Do you think we as musicians can do something to attract the younger generation to music concerts? How would you do this?

Give them free tickets to the concert and a free pizza after the show! Surely we have so many billionaires around us these days one of them would like to fund that!!  It would probably do more good than many other charitable projects.

Tell us about your creative process. What is your favorite piece (written by you) and how did you start working on it?

I think most composers probably love all their “children“ but I do have a fondness for one composition in particular - Remembrance - which was recorded as a string quartet piece by the Leos Strings last year and can be found on my website. I like the fact that it took something like 45 years for that piece to go from start to finish and also that I know that,overall, the piece has benefited from such a long gestation! It started as a piece for piano and I think it was the melancholy of the opening melody that attracted me to it, and made me work on it for so many years. The piece moves from the minor to a major key at intervals and that kind of reflects my approach to life - optimism more often than not breaks through. One quote about the creative process I like is that someone once said composers never complete their works, they only ever abandon them. That’s very true, I think. As a composer you know there is always scope for further incremental improvement but there comes a point where you have to accept that any small improvement is going to be at the expense of other compositions and your creativity in general, so you abandon the composition or, on another view, maybe you “release it into the wild“.

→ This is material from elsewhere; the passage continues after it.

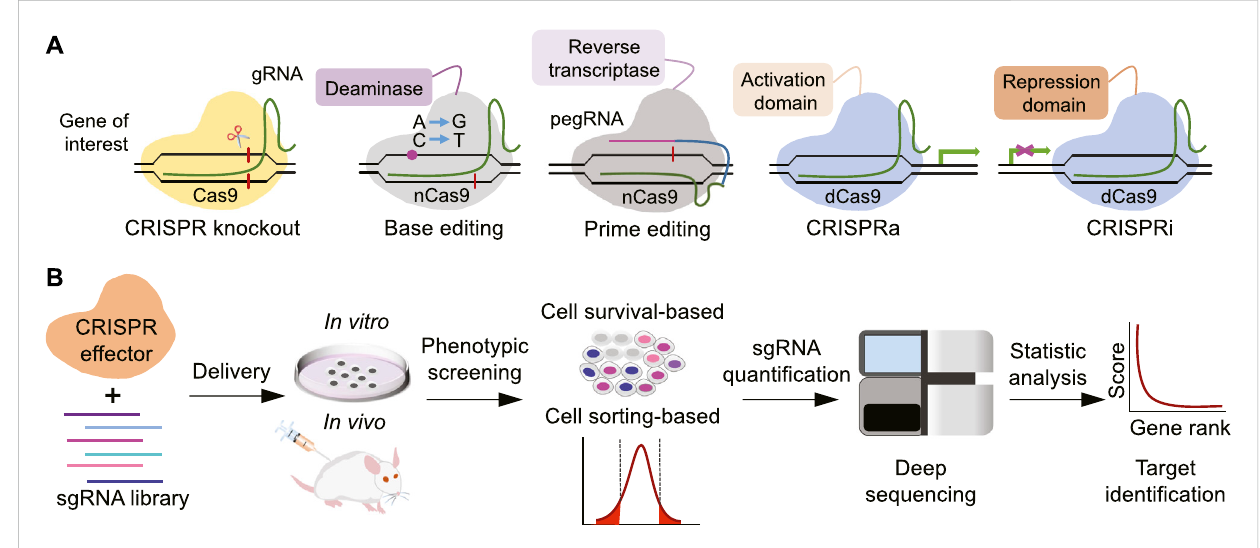
FIGURE 1 Overview of CRISPR technology. (A) Major modules of CRISPR toolbox. (B) Work fl ow of typical CRISPR screening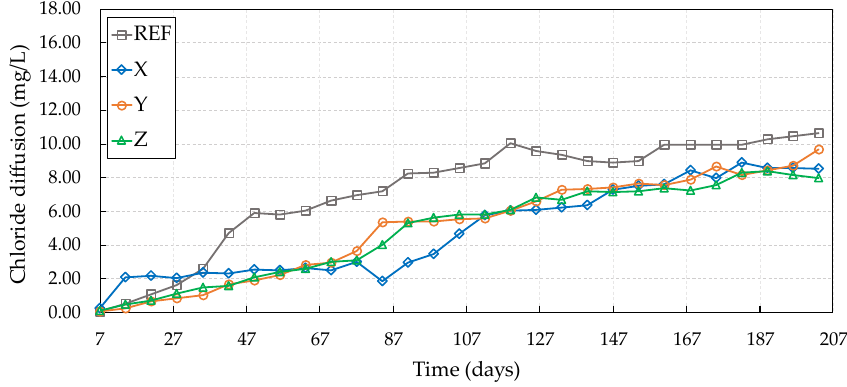
ff usion after six wet–dry Figure 10. Chloride diffusion after six wet–dry cycles. Figure 10. Chloride di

Can you give some advice for young people who want to discover classical music for themselves?

Yes, Google “Best ever classical tunes on You Tube“. Have a listen, see which ones you like and then follow up on the composers you like with further online searches.

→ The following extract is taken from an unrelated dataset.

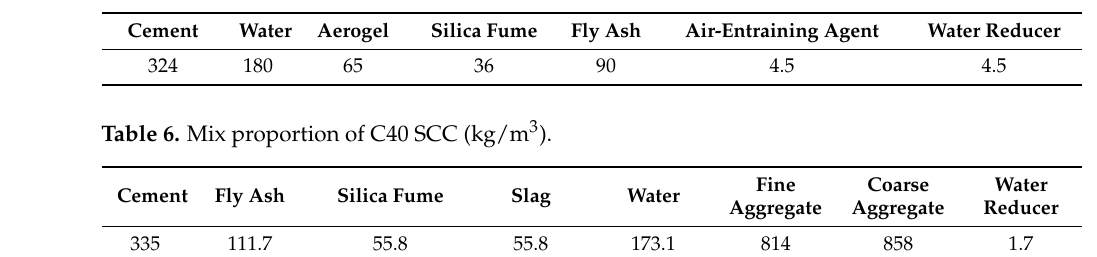
Table 5. Mix proportion of ACP (kg/m 3 ).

Do you think about the audience when composing?

Definitely. There is always a virtual audience out there during composition, critiquing it as it develops. I am always conscious the audience are“ lending you their ears“ - you don’t own them! . So I am very concerned they should be engaged, entertained, elevated - never bored. I have a real horror of boredom.

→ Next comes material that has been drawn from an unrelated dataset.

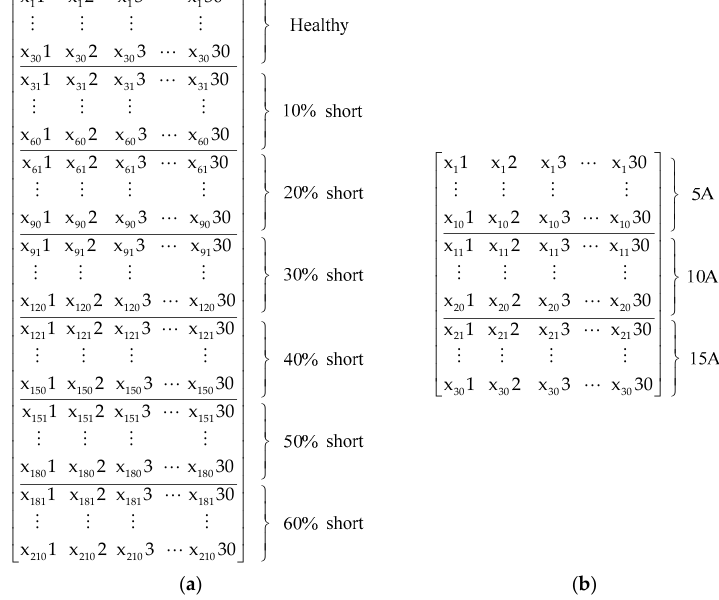
Figure 4. The structure of training matrix ( a ) full training matrix for different degree faults; and ( b ) training matrix for healthy case.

What projects are coming up? Do you experiment in your projects?

One or two of my pieces are slated to be used in a son et lumiere event on the South Coast of England. That should be fun! I’d like to have some of my classical songs for piano scored and recorded. The classical song tradition seems to be a neglected area these days - simple piano and voice can be very effective. I’d very much like to write an opera or operetta. I have plenty of potential arias for that sort of work and some ideas whose lives they might deal with. I’d probably choose a real person as the focus. Coleridge, Mary Shelley, Dickens, Orwell and a few others are of interest to me as possible subjects. I‘d like to write a Pavane to rival that of Ravel and Faure. We shall see! Lol And of course I still have hundreds of piano works I would like to get scored and recorded. Experiment? I am not sure what experiment means in this context...to compose means to experiment, to try out probably thousands of variations before you hit on just the right one to get the desired result. I don’t believe in experimentation for its own sake. That’s a bit like believing in shouting out words for their own sake when you meant to write a poem. In terms of style, I tend to work in styles that suit my fingers and my feelings. But occasionally I push mysel f out of my comfort zone. I quite like trying to get outside established chord sequences and yet stlll make the melody sound unforced. I feel comfortable writing in the traditional major and minor keys (or the more familiar modes if you are looking at it from that point of view) but sometimes I like to stray outside those boundaries into other modes or more atonal music. Whether I feel inclined to do so is driven by the demands of the piece rather than any urge to experiment.